In 2016, British police logged a total of 3,456 different incidents involving drones – that breaks down to about ten pear day. To make matters worse, it appears that this epidemic is on the rise. There were only 1,237 incidents across all of 2015 and just 283 in 2014 – pointing to an increase of over 800% in just three years.

Perhaps the most harrowing bit of information to come out of the UK is that the “real numbers” are likely higher. Data for the entire country is not available, so this only points to incidents that at some point involved local police forces. When estimates from other government organizations are included, those numbers would rise a great deal.

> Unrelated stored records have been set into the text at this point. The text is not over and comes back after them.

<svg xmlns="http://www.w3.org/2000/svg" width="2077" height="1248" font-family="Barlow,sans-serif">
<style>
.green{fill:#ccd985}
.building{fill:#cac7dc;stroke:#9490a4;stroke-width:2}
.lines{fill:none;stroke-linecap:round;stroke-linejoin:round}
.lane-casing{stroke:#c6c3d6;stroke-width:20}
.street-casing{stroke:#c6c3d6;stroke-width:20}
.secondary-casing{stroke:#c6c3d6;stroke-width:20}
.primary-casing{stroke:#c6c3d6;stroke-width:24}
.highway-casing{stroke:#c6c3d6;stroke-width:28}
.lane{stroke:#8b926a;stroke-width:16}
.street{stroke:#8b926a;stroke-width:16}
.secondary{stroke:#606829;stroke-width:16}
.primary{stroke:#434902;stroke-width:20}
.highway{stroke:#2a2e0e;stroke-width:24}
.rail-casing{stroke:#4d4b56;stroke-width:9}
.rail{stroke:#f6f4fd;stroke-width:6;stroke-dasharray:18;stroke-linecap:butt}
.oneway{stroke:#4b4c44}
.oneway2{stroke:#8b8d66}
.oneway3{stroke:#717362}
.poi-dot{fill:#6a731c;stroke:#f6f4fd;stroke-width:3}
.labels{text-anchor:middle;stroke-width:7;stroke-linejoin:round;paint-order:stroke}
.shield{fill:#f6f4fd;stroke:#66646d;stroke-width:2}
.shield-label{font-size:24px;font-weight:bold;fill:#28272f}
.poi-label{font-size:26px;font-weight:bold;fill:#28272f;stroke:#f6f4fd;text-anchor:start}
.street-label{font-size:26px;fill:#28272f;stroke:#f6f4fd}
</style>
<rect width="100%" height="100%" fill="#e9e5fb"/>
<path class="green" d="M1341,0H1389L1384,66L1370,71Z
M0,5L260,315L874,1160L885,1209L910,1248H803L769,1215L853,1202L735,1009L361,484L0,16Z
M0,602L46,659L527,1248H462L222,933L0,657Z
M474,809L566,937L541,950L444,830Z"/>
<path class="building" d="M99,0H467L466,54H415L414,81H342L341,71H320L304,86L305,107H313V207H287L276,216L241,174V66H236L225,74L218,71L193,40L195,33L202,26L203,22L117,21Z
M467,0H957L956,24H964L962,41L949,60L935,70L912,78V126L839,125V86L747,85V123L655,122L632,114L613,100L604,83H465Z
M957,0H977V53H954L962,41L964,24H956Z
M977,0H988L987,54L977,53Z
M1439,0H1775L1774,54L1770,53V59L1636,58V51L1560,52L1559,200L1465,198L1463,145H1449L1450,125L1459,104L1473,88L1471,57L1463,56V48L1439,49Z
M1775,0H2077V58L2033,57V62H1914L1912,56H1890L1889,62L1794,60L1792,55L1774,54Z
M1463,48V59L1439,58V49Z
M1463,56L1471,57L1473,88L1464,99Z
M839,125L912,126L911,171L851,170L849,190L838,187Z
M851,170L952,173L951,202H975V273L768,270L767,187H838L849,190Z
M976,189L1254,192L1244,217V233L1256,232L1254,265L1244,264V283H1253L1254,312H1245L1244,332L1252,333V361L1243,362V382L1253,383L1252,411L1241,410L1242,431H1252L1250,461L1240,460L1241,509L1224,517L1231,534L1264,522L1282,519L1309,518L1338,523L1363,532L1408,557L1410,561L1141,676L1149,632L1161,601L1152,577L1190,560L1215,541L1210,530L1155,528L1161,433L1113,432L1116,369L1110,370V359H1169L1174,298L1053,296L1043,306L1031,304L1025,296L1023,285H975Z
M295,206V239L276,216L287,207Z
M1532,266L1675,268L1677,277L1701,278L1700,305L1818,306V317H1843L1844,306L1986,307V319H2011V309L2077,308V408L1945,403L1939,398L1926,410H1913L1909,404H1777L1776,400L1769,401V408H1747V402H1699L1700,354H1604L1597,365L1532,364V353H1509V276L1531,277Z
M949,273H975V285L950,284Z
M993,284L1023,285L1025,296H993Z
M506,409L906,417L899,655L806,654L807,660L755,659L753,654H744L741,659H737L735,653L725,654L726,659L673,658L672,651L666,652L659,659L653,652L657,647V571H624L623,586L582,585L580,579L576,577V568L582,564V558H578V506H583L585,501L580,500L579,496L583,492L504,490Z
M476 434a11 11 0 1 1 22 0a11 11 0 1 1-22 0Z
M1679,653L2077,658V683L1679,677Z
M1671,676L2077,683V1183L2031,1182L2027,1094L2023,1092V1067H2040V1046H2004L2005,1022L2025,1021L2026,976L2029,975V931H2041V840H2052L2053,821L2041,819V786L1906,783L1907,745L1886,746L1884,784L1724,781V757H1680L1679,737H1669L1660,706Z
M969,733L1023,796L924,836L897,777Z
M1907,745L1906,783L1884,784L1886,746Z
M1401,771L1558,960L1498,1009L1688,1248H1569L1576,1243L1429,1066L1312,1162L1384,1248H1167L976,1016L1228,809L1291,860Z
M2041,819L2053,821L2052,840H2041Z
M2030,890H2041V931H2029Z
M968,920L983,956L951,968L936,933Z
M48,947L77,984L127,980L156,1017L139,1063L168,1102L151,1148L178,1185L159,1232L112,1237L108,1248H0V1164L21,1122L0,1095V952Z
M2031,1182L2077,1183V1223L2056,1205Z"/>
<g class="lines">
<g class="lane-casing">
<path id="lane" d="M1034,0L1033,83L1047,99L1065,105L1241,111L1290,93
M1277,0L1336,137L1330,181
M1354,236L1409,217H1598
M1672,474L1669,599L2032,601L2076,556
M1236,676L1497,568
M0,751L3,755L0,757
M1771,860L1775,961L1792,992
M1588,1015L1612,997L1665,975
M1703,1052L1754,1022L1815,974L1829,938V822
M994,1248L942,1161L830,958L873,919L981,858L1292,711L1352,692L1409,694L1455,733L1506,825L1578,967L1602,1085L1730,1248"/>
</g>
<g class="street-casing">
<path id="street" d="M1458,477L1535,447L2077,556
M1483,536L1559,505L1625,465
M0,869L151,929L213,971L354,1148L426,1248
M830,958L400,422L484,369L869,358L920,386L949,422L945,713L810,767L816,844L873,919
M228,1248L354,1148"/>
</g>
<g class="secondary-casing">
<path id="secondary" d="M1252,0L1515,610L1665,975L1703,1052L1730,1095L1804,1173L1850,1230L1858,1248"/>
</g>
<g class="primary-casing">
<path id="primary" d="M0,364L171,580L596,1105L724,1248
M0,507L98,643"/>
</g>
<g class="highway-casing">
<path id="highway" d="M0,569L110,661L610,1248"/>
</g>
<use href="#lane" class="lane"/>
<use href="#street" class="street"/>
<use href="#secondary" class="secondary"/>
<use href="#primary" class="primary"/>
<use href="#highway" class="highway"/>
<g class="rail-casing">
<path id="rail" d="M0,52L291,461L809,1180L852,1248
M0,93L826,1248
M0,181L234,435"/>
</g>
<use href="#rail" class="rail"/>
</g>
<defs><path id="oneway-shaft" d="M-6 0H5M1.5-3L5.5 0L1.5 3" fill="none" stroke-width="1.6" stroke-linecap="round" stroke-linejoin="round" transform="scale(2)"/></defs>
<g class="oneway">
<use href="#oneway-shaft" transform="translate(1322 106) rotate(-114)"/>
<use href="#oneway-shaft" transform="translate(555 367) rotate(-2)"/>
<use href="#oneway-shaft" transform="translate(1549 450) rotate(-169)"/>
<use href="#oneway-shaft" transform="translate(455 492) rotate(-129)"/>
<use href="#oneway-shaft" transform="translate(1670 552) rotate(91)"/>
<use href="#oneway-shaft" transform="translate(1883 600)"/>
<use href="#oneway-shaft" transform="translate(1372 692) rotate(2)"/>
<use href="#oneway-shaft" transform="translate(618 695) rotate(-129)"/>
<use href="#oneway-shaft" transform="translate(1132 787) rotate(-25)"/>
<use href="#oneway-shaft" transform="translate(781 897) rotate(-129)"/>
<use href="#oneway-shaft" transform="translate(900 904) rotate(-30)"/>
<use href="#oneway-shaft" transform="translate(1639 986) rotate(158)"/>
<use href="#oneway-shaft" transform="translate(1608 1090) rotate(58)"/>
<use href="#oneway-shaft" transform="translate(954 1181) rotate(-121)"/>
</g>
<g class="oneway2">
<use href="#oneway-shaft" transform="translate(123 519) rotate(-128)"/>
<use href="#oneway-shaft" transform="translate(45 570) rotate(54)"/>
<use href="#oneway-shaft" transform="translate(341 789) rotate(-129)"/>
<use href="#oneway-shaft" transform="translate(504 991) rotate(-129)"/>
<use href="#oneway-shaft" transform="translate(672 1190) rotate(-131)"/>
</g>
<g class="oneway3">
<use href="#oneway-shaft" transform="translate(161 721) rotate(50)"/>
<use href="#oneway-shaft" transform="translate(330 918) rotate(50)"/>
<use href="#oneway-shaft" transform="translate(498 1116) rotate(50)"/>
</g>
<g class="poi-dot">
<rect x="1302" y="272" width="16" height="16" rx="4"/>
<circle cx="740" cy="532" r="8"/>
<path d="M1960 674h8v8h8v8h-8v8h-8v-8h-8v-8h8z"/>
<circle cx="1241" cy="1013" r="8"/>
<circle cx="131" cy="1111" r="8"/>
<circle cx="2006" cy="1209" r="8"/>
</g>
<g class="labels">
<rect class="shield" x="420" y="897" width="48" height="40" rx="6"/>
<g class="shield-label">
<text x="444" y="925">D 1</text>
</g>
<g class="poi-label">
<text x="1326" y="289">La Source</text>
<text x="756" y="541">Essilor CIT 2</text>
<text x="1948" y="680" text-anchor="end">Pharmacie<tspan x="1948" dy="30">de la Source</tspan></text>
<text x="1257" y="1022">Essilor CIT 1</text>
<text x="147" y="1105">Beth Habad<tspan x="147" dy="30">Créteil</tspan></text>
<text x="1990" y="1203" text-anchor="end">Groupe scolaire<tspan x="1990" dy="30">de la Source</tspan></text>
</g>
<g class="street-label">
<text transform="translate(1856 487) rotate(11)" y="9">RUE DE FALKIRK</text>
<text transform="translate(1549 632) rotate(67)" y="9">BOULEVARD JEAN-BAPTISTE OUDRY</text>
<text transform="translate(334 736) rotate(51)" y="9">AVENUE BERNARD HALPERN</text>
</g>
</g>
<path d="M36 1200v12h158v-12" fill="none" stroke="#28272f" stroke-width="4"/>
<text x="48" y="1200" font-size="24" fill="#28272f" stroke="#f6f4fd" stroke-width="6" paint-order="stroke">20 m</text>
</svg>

The Many Dangers of Drones in the Modern World

If there’s a silver lining to this particular cloud, it’s the fact that the wide variety of incidents points to just how powerful and versatile drone technology has become. One of the most common causes for drone reports had to do with arguments between neighbors. One man even said he believed that his neighbor was flying a drone on and above his property “just to be annoying.” Another man threatened to shoot down a drone with an air rifle, citing both a general disturbance and a violation of his own privacy.

Drones used in prison smuggling definitely escalates things to an uncomfortable degree. Police forces said that drones have regularly been used to drop everything from drugs to other types of contraband onto prison grounds, making it easier for inmates to create a localized “black market” for illicit goods while incarcerated.

As one might expect, spying and privacy fears were also one of the leading causes of incidents last year. One particular case involved a man who repeatedly flew his drone over a neighbor’s private property while girls were sunbathing. Along the same lines are incidents involving upcoming burglaries. Criminals will fly a drone all around a home, recording high definition footage of entrances and exits, windows, etc. They will then review that footage to hunt for any potential vulnerabilities that can be exploited later when the break-in does occur.

Near misses were also a regular cause for alarm in the UK. In one situation, two separate pilots reported coming very close to hitting a large drone on the same day. Because drone technology is still so new, federal regulations in both the UK and the United States have yet to truly catch up. This is hardly a problem localized to these two areas, however. Earlier in 2017, a man in China was detained for flying a drone near a Chinese commercial aircraft. Drones have yet to cause any major air catastrophes around the world, but the frequency at which “near misses” seem to be increasing points to a problem that needs to be addressed through law and regulations changes sooner rather than later.